Equity in cancer genomics in the UK: a cross-sectional analysis of a national cancer cohort.

[BACKGROUND] Most research on genetic screening and precision oncology is based on individuals of European ancestry. We applied the National Health Service (NHS) England's cancer variant prioritisation workflow to evaluate the performance of these approaches in ethinically and ancestrally diverse populations. The second aim of the study was to assess the representativeness of the 100 000 Genomes Project cancer cohort of the population of England.

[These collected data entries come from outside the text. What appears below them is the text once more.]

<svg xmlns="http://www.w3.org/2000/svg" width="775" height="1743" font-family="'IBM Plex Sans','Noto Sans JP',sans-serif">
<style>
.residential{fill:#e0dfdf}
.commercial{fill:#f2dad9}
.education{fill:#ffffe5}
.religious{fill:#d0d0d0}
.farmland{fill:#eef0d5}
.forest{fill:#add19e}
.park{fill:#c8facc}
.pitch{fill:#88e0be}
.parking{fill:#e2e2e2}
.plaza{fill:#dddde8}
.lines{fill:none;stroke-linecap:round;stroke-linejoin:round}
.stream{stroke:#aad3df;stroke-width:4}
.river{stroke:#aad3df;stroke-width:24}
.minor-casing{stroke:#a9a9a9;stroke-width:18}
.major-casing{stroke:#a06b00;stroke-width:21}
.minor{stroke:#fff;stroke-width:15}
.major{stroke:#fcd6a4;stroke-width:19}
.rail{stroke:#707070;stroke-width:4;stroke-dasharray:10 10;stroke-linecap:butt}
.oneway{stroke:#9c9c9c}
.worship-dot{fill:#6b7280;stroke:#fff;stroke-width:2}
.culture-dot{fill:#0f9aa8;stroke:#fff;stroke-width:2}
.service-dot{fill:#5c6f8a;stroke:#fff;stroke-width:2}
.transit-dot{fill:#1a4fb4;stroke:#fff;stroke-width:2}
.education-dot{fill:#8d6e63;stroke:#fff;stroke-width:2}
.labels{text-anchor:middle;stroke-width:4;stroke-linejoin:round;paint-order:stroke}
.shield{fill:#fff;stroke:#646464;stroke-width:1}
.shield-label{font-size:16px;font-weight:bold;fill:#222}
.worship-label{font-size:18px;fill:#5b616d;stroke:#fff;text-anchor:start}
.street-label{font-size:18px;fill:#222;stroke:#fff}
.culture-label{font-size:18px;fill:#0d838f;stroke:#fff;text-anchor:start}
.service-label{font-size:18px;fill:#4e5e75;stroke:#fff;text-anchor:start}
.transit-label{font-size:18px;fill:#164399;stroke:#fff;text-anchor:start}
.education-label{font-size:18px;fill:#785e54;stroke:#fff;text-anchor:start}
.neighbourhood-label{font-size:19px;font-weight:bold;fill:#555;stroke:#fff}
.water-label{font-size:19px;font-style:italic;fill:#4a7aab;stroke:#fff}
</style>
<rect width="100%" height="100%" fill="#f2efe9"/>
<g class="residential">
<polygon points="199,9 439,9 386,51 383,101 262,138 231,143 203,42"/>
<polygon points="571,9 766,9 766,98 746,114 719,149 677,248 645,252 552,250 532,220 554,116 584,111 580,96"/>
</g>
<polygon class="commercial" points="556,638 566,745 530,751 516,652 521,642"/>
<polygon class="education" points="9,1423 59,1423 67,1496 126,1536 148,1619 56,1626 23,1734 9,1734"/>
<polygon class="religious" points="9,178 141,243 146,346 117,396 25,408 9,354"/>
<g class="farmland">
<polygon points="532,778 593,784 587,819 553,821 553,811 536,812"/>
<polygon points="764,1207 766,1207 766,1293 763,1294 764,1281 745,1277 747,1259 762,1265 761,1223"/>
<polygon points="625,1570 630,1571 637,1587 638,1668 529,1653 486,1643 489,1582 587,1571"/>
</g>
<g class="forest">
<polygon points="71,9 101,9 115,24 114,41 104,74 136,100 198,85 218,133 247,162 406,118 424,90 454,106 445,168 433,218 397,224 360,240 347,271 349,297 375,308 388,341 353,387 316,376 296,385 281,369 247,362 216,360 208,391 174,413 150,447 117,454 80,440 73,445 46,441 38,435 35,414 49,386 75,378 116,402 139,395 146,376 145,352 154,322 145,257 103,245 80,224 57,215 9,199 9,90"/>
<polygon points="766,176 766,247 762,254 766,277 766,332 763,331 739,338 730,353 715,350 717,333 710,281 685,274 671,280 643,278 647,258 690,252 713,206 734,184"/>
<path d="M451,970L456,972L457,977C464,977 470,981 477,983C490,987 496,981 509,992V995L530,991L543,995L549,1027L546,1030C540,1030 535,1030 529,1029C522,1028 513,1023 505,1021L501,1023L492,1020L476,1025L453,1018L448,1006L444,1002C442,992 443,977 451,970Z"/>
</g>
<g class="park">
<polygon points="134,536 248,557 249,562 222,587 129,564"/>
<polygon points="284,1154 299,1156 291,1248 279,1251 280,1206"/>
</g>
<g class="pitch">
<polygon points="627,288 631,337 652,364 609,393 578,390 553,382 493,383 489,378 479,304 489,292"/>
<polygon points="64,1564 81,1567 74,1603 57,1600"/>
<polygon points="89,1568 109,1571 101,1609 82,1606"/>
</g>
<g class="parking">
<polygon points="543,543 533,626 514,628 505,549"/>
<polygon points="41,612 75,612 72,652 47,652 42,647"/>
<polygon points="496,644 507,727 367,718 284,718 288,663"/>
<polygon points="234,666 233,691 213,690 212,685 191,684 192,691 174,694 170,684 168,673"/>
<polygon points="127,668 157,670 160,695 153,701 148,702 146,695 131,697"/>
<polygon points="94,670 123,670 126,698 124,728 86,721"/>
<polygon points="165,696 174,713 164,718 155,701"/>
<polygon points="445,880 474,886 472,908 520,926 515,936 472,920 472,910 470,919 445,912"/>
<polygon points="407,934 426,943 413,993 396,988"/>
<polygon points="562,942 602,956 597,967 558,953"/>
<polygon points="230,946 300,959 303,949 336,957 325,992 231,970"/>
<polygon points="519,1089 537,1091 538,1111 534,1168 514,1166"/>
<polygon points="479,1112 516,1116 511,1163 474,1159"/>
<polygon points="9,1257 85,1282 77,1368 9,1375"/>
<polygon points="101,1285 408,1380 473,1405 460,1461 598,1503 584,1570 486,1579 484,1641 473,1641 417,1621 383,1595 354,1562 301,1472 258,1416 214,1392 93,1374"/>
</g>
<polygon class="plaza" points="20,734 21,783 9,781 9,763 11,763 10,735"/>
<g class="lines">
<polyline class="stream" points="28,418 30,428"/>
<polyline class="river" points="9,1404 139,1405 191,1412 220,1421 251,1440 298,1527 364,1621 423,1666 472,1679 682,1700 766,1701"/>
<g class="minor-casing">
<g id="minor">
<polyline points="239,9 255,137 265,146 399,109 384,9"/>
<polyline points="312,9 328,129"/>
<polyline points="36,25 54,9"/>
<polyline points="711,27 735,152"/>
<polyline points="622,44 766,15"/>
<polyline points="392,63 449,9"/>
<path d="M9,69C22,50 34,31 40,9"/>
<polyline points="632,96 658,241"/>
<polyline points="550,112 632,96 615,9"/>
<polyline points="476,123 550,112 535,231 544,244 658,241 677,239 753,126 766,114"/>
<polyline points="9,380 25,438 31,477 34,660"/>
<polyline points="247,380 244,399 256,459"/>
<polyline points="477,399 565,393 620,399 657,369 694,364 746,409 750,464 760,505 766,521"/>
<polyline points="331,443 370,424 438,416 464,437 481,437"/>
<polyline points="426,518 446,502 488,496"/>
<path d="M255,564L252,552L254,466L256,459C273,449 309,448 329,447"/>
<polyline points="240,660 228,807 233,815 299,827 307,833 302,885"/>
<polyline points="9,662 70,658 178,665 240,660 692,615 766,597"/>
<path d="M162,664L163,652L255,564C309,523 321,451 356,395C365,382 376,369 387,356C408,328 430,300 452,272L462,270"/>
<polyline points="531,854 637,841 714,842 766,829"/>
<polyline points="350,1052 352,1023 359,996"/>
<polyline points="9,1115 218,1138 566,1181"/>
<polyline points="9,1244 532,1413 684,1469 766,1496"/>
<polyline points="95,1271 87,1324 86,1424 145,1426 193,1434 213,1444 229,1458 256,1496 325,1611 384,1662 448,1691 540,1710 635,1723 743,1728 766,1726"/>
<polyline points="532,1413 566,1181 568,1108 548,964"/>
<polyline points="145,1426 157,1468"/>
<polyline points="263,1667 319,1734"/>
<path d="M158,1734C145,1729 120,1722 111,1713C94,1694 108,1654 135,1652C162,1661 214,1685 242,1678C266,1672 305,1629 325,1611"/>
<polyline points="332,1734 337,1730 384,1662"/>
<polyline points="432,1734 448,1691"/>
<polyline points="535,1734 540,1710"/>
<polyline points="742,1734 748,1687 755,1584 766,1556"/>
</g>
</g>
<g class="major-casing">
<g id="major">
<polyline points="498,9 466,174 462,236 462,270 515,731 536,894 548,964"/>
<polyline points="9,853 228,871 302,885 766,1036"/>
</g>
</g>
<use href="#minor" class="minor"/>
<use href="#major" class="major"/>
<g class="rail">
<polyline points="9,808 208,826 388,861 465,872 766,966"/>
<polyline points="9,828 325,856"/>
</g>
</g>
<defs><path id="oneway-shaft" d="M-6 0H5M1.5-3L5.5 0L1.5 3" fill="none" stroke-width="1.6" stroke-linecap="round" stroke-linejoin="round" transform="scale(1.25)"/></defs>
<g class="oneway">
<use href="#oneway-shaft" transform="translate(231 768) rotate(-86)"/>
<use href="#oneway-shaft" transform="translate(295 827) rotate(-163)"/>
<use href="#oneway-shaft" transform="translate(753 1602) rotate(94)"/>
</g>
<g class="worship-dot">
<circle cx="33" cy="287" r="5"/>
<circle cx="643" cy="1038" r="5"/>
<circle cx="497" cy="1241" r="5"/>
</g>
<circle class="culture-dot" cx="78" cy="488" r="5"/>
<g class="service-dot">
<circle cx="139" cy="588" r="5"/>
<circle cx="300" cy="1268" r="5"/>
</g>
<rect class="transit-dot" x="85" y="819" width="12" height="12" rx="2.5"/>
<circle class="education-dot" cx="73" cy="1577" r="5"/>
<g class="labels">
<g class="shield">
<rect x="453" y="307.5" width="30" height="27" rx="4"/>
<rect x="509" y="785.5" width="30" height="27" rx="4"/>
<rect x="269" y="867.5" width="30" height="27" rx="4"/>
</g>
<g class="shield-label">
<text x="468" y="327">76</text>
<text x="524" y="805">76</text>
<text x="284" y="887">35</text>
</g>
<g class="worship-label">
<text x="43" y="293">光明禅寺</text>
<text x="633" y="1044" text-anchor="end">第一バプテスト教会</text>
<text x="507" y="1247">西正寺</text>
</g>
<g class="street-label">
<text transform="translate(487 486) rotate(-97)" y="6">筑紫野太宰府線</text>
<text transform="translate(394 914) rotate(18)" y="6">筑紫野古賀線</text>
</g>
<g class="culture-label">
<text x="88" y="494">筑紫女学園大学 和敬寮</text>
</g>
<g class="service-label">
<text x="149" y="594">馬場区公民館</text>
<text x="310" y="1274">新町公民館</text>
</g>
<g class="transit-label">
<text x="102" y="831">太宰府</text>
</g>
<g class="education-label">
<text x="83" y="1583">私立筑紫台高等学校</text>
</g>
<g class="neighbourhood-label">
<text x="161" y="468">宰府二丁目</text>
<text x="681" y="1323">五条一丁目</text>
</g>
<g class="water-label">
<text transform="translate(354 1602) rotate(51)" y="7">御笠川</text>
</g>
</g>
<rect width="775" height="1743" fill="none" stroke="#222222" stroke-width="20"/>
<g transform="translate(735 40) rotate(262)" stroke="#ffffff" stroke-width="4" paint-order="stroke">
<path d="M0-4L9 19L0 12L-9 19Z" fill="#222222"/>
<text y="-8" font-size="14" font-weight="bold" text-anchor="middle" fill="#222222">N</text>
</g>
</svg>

[METHODS] In this cross-sectional analysis, whole-genome sequencing data from patients with cancer recruited into the 100 000 Genomes Project between February 2015 to December 2018 were analysed. Clinical information, including tumour stage and grade, was gathered from the NHS England National Cancer Registration and Analysis Service. Patients with cancer types with fewer than five individuals, haematological cancers, childhood cancers, unknown primary carcinomas, patients with indeterminate sex, and patients missing somatic mutations in genes were excluded. To assess ethnicity representation in the 100 000 Genomes Project, we calculated the recruitment ratios for self-reported ethnicities for patients with cancer recruited to the 100 000 Genomes Project and patients with cancer in England. We also analysed differences in classification rates for potentially pathogenic variants to assess ancestry-related differences in germline and somatic mutations of different ancestry groups.

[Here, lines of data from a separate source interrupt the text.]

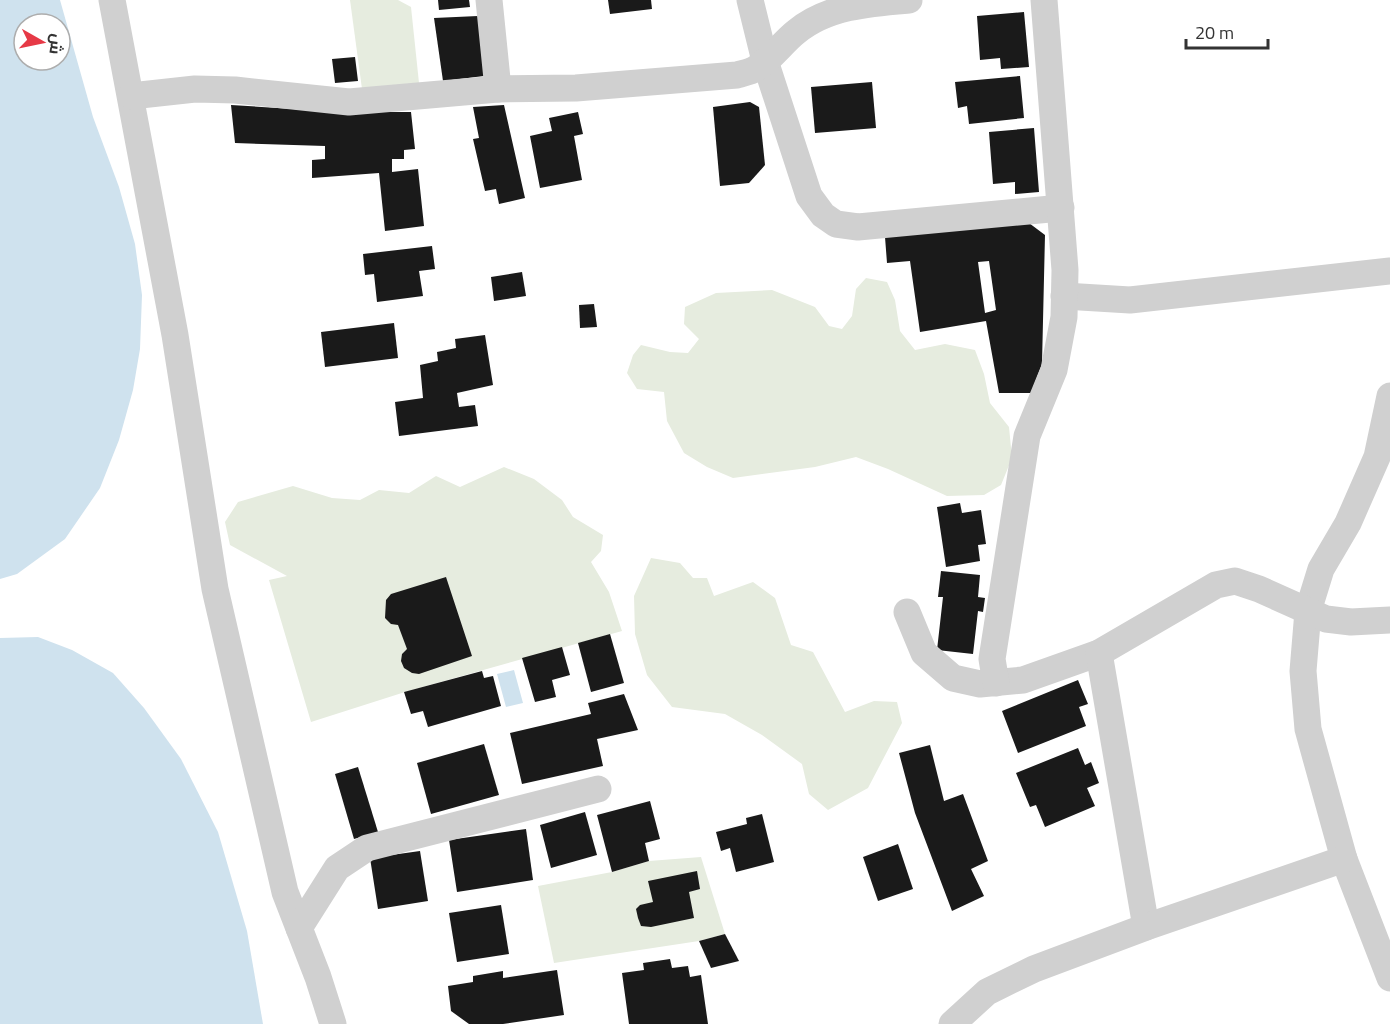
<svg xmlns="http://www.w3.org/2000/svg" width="1390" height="1024" viewBox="0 0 1390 1024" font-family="'Titillium Web',Cairo,sans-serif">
  <rect width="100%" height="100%" fill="#fff"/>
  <g fill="#e6ecdf">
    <path d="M 350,0 L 398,0 L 411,7 L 419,83 L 362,89 Z"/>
    <path d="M 866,278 L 887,282 L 895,300 L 900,331 L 915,350 L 945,344 L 975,350 L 984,374 L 990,403 L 1009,427 L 1012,458 L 1001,485 L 984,495 L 947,496 L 888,469 L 856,457 L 815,467 L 733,478 L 707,467 L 684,453 L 667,421 L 664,392 L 637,389 L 627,373 L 633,355 L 641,345 L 670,352 L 688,353 L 699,339 L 684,324 L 685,307 L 716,293 L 772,290 L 815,307 L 829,326 L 842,329 L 852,316 L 856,289 Z"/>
    <path d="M 504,467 L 534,479 L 562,500 L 573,517 L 603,535 L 601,551 L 591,562 L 609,592 L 622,631 L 405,692 L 311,722 L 269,580 L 287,576 L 230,545 L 225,522 L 238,502 L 293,486 L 332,498 L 360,500 L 379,490 L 409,493 L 436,476 L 460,487 Z"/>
    <path d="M 651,558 L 680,563 L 693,578 L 707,578 L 714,596 L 753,582 L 775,598 L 791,645 L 813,652 L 845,712 L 874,701 L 897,702 L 902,723 L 868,788 L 828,810 L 809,794 L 802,764 L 762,735 L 725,714 L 672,707 L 647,675 L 635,634 L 634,596 Z"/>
    <path d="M 701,857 L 725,934 L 699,941 L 554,963 L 538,886 L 612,872 L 649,861 Z"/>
  </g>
  <g fill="#cfe2ee" fill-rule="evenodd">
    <path d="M 0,0 L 60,0 L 93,117 L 119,187 L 135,244 L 142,295 L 140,349 L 133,390 L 119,440 L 100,488 L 65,539 L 17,574 L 0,579 ZM 24,24 L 60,24 L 60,60 L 24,60 Z"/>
    <path d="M 38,637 L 72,650 L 113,673 L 144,708 L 181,759 L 218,832 L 247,931 L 263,1024 L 0,1024 L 0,638 Z"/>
    <path d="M 514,670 L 523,703 L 506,707 L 497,674 Z"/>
  </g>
  <g fill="#1a1a1a" fill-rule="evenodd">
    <path d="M 438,0 L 469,0 L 470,7 L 439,10 Z"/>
    <path d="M 608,0 L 651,0 L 652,9 L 610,14 Z"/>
    <path d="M 1024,12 L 1029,67 L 1001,69 L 1000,58 L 980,60 L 977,16 Z"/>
    <path d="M 478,16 L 484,76 L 443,81 L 434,18 Z"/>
    <path d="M 355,57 L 358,81 L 335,83 L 332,59 Z"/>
    <path d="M 1020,76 L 1024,118 L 969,124 L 967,106 L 958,108 L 955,82 Z"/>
    <path d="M 872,82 L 876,128 L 815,133 L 811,87 Z"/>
    <path d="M 750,102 L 759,107 L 765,165 L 749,183 L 720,186 L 713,107 Z"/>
    <path d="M 231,105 L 340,112 L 411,112 L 415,149 L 404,150 L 404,159 L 392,159 L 392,172 L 418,169 L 424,226 L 385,231 L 379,173 L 312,178 L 312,160 L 325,159 L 325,146 L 235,143 Z"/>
    <path d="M 504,105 L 525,198 L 499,204 L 496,189 L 485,191 L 473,139 L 479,138 L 473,107 Z"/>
    <path d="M 578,112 L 583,134 L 574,136 L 582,180 L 540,188 L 530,136 L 552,131 L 549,118 Z"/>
    <path d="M 1034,128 L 1039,192 L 1015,194 L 1015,182 L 993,184 L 989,132 Z"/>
    <path d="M 1029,223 L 1045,235 L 1042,364 L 1031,393 L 999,393 L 986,321 L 920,332 L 910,261 L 887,263 L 885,237 ZM 989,261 L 996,310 L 985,313 L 978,262 Z"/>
    <path d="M 432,246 L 435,269 L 419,271 L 423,296 L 377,302 L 374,274 L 365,275 L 363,254 Z"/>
    <path d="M 522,272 L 526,296 L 494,301 L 491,277 Z"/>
    <path d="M 594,304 L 597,327 L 580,328 L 579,305 Z"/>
    <path d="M 394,323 L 398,358 L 325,367 L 321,332 Z"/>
    <path d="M 485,335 L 493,385 L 457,393 L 459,407 L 475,405 L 478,426 L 399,436 L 395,402 L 423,398 L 420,365 L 438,361 L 437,352 L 456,348 L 455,339 Z"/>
    <path d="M 960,503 L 962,513 L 981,510 L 986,544 L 978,545 L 980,561 L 946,567 L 937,507 Z"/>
    <path d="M 941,571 L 980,575 L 978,597 L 985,598 L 983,612 L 978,611 L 973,654 L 937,650 L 943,597 L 938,597 Z"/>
    <path d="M 446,577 L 472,656 L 419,674 L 412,673 L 404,668 L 401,661 L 402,654 L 407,649 L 398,625 L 391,624 L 385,618 L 386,600 L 391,594 Z"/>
    <path d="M 610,634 L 624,683 L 591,692 L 578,643 Z"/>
    <path d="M 562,647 L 570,675 L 552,680 L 556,697 L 535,702 L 522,658 Z"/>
    <path d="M 482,671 L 484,678 L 493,676 L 501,706 L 428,727 L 423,711 L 411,714 L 404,692 Z"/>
    <path d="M 1078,680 L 1088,704 L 1079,707 L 1086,726 L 1018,753 L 1002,711 Z"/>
    <path d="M 624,694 L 638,730 L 597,739 L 603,766 L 522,784 L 510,733 L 591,714 L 588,703 Z"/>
    <path d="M 484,744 L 499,795 L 431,814 L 417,763 Z"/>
    <path d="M 930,745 L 944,801 L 963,794 L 988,861 L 971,869 L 984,896 L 952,911 L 915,813 L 899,753 Z"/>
    <path d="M 1078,748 L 1085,765 L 1091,762 L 1099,783 L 1087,788 L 1095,806 L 1045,827 L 1036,805 L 1030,807 L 1016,773 Z"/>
    <path d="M 358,767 L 378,832 L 354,839 L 335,774 Z"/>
    <path d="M 650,801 L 660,839 L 645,843 L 649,861 L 612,872 L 597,815 Z"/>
    <path d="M 585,812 L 597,855 L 551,868 L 540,825 Z"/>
    <path d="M 762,814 L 774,862 L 736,872 L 730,848 L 721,851 L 716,832 L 747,824 L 746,818 Z"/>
    <path d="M 526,829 L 533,880 L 457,892 L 449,840 Z"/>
    <path d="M 898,844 L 913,889 L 878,901 L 863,857 Z"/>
    <path d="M 420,851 L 428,901 L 378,909 L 370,858 Z"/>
    <path d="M 697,871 L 700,889 L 689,892 L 694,918 L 651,927 L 641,926 L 638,918 L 636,909 L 640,905 L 653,902 L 648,881 Z"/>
    <path d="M 501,905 L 509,954 L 457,962 L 449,913 Z"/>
    <path d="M 725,934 L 739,961 L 711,968 L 699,941 Z"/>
    <path d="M 670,959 L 672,968 L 688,966 L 690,977 L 701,975 L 708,1024 L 629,1024 L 622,973 L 644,970 L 643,963 Z"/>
    <path d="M 557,970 L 564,1015 L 503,1024 L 469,1024 L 451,1011 L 448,986 L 473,982 L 473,976 L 503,971 L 503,978 Z"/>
  </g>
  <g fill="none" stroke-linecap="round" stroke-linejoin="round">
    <g stroke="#d0d0d0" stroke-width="27">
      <path d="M 112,0 L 175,335 L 215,589 L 285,892 L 318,977 L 333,1024"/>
      <path d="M 489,0 L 498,89"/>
      <path d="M 750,0 L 765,61 L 809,196 L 823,215 L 836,224 L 858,227 L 1061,208"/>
      <path d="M 131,96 L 195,89 L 235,90 L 349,102 L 498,89 L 576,88 L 737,75 C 743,73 750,72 755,69 C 771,60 782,43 796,32 C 827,6 871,3 909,0"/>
      <path d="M 1064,296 L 1130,300 L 1390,271"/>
      <path d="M 1390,396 L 1377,457 L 1348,523 L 1321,569 L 1308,611 L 1303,671 L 1308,729 L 1344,859 L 1390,978"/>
      <path d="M 907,612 L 924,653 L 953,678 L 980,684 L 1023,680 L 1099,653 L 1216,585 L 1235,581 L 1259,589 L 1326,619 L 1351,622 L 1390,620"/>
      <path d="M 1099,653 L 1146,927"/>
      <path d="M 996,683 L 992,659 L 1027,436 L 1054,370 L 1064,317 L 1065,270 L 1044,0"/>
      <path d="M 299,928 L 337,868 L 367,848 L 598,789"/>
      <path d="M 952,1024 L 987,992 L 1034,969 L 1146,927 L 1344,859"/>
    </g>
  </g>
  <g transform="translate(42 42) rotate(99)"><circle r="28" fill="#ffffff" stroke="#adadad" stroke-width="1.5"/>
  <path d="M0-4.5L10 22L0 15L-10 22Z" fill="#e63946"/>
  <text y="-9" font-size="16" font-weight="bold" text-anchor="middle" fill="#333333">ش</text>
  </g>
  <path d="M1186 39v9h82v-9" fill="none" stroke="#333333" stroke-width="3"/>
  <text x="1195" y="39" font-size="18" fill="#333333" stroke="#ffffff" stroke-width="4.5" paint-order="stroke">20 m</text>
</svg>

[FINDINGS] 14 775 patients with cancer were recruited between February, 2015, and December, 2018, into the 100 000 Genomes Project. There was no evidence of under-representation of diverse ethnic groups in the 100 000 Genomes Project when compared with the national statistics. The recruitment rate ratio for breast cancer was 2·2 (95% CI 1·6-3·0) for Black versus White women in the 100 000 Genomes Project compared with 0·81 (0·79-0·83) for Black versus White women in the national data (fold-change in rate ratios 2·7; 95% CI 2·0-3·7, p<0·0001), suggesting higher representation of Black women in the 100 000 Genomes Project than expected given the ethnicity-specific incidence rates in England. Compared with national rates, the 100 000 Genomes Project also had higher recruitment rates of Black versus White men with prostate cancer (fold-change in rate ratios 3·7; 1·8-7·5, p=0·0004), Black versus White men with bladder cancer (fold change in rate ratios 6·1; 2·0-18·8, p=0·0016), and Asian versus White women with breast cancer (fold change in rate ratios 1·4; 1·2-1·7, p=0·0008). Ancestry had a significant association with the likelihood of carrying a variant classified as a potentially pathogenic (likelihood ratio test p=0·0011). Potentially pathogenic variants were identified in 23 (4·6%) of 500 South Asian (adjusted model odds ratio [OR] 1·88, 95% CI 1·21-2·93, p=0·0052) and 24 (5·3%) of 453 African ancestry patients (OR 2·24, 1·44-3·48, p=0·0003) compared with 263 (2·2%) of 11 955 in European-ancestry patients. However, we found that fewer tumour mutations in actionable genes were identified for patients of non-European ancestry compared with patients of European ancestry when adjusting for sex and cancer type (likelihood ratio test p<0·0001).

[INTERPRETATION] The was an excess of germline variants classified as potentially pathogenic variants in patients with non-European ancestry, which might impede the diagnostic process. Improved variant prioritisation workflows and more research in diverse groups are needed to ensure equitable implementation of genomics in cancer care.

[FUNDING] The UK Department of Health and Social Care and the EU's Horizon 2020 Research and Innovation Programme.